The 1e DMG actually does recommend starting at higher than 1st level if it's not the player's first character, and, in some situations, even if it is.
This is true. But I still think the game should be packaged with the default assumption being that play will begin at 1st level. (Where do you sesnsibly start, if not at 1?)
Gygax's approach to campaign design, integration of PCs into campaigns, etc, presupposed (as far as I can tell) a well developed play community that new players would be absorbed into - with regular sessions taking place (multiple times per week), rotating GMs, rotating PC rosters, etc. In this context, explaining to a new initiate that his/her PC will start at 2nd or 3rd level makes some sense. (Though I think still might be a bit weird for the initiate in question.)
But in the contemporary era, when presumably WotC is hoping that new players will pick up the rulebook and teach themseleves and their friends to play without being part of a Gygaxian community of hardcore players, I think a new-player-and-new-GM-friendly 1st level is pretty essential.
an orc can do a maximum of 8 points of damage with a single hit. That's enough to kill any magic-users and thieves (if you weren't using the death's door, unconscious at zero, dead at -10 option
Random AD&D factoid (at least as best I recall it): even if you're using the "death's door" option, a single hit will still kill you if it drops you below zero in a single blow (there is an option within an option to make the "single blow" threshold -3). I think it is 3E (may be 2nd ed?) that changed the threshold for unconsciousness rather than death being the same as the threshold for death (ie -10).
That very small window for unconsciousness obviously relies, for its practical viability, on AD&D damage numbers being a lot small than in later editions.
I've read plenty of stories in which people talk about rampant TPKs in 4E; I really have no way to relate to it because that has not been anywhere near my experience with the game
Likewise.
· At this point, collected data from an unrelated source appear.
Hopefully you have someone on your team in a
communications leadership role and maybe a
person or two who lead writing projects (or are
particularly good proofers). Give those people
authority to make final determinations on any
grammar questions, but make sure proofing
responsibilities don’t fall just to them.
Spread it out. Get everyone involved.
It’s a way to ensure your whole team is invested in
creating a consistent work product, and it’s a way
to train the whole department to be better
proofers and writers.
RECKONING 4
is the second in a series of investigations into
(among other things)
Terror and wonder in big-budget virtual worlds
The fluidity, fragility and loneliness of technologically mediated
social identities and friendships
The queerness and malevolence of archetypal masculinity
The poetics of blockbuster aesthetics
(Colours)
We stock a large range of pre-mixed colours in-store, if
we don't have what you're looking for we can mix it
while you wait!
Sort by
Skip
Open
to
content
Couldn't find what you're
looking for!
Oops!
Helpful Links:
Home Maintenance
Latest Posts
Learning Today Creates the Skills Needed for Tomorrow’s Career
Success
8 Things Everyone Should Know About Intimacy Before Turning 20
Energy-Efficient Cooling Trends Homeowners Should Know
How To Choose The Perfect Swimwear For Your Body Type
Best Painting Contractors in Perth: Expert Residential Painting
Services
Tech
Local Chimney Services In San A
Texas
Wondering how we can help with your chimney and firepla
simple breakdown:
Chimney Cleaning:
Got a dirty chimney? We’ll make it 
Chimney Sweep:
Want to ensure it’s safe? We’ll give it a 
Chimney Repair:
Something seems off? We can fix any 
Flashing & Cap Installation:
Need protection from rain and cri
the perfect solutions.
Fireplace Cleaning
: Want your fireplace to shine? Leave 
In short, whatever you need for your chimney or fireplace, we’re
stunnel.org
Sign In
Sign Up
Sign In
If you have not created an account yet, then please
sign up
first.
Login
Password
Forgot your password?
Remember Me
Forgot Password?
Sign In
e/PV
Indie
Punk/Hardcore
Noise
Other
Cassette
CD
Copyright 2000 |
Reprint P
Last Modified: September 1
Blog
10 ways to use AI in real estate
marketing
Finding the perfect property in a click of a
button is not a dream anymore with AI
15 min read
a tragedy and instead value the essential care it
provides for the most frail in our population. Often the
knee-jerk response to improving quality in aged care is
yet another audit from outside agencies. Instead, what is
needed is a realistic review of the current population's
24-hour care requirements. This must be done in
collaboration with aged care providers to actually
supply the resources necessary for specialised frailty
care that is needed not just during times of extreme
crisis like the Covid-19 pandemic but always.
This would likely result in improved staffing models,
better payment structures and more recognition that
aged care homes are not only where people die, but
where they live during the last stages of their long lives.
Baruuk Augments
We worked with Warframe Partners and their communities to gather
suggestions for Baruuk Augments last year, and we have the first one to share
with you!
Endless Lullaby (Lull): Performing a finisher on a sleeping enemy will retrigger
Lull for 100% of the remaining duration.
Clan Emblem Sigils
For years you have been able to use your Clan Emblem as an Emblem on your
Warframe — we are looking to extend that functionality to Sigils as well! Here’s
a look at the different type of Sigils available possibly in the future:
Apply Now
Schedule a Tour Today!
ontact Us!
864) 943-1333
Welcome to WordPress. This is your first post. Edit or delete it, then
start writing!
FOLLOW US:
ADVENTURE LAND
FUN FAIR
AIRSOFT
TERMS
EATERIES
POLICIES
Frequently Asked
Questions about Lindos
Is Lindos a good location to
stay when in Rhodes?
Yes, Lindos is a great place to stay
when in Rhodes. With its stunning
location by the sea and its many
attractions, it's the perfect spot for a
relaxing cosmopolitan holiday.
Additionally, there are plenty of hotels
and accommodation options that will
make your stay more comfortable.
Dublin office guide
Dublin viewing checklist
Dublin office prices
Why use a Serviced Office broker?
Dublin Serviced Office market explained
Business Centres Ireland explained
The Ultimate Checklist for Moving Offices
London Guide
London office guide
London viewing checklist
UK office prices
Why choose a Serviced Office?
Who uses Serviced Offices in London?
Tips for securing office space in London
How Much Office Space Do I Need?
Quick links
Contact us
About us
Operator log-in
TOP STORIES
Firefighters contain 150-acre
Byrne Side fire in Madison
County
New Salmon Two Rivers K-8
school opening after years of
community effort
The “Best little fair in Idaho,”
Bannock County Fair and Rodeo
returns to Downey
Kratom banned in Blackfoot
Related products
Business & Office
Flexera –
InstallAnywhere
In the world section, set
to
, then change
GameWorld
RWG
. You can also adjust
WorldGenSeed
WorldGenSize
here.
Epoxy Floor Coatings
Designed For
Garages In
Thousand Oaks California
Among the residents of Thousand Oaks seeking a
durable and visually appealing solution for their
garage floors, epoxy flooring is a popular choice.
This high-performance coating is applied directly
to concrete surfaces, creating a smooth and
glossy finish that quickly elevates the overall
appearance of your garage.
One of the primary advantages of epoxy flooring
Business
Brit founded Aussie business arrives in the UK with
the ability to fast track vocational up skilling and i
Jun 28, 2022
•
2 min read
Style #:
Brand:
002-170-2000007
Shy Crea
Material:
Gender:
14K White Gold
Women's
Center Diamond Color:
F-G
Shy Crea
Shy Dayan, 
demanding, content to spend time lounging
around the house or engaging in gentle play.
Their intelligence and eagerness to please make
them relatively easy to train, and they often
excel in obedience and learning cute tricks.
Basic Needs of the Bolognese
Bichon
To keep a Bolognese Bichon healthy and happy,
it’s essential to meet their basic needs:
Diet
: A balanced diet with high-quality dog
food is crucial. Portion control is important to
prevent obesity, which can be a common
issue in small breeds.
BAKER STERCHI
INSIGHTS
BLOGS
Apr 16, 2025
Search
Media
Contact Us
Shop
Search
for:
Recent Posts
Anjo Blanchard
I've had one TPK - at 2nd or 3rd level (I can't remember which) in an encounter that was not to bad from a level point of view but destroyed the PCs via action denial (I had a spectre with a daze aura, and I think some other action denial as well, and started with a surpirse attack).
Other than that, I've had two PC deaths - the PC wizard has died twice, once at 2nd and once at 15th, both times in over-level encounters (and the second time he probably wouldn't have died if he'd played better - he was stuck in a swarm, used a ranged spell to try and get out, and dropped from the oppy, but he could have used an ability to swap in a close burst that would have been just as effective
and given him temporary hit points).
And I routinely use over-level encounters (with MM3 damage numbers), often in waves but by no means always. Level +1 and +2 very often. Level +3 to +5 less frequently. And my players are not particularly dedicated focus-firers either.
Im finding 4e to be quite deadly at all levels, my players just fought calastrix. Three headed dragon with a bite of 3d12+8 at 14th level!
Here's
a link to my Calaystryx encounter - the PCs were 15th level, but had already faced a lot of encounters until Calastryx turned up! No one died, but it went to the wire:
*Comp 2 L14 skill challenge (as a result of which each PC lost one encounter power until their next extended rest);
*L17 combat;
*L15 combat;
*L7 combat;
*L13 combat;
*L15 combat (PCs advance from 14th to 15th level);
*Comp 1 L14 skill challenge;
*L16 combat;
*L14 combat (Calastryx);
*L13 combat;
*Comp 1 L15 skill challenge;
*L16 combat (the L15 solo was defeated by being pushed over a bridge down a waterfall);
*L15 combat (the solo returned later in the night, having survived the fall and climbed back up).
I very rarely took my 4E antagonists and opponents seriously. I used to find metagame ways to challenge myself so I'd stay interested.
I haven't found this at all. My players don't let their PCs die, but that's because they play well. As the story about the wizard above shows, if they do slip then PCs can die. That need to focus on the play is part of what keeps the game interesting, for us at least.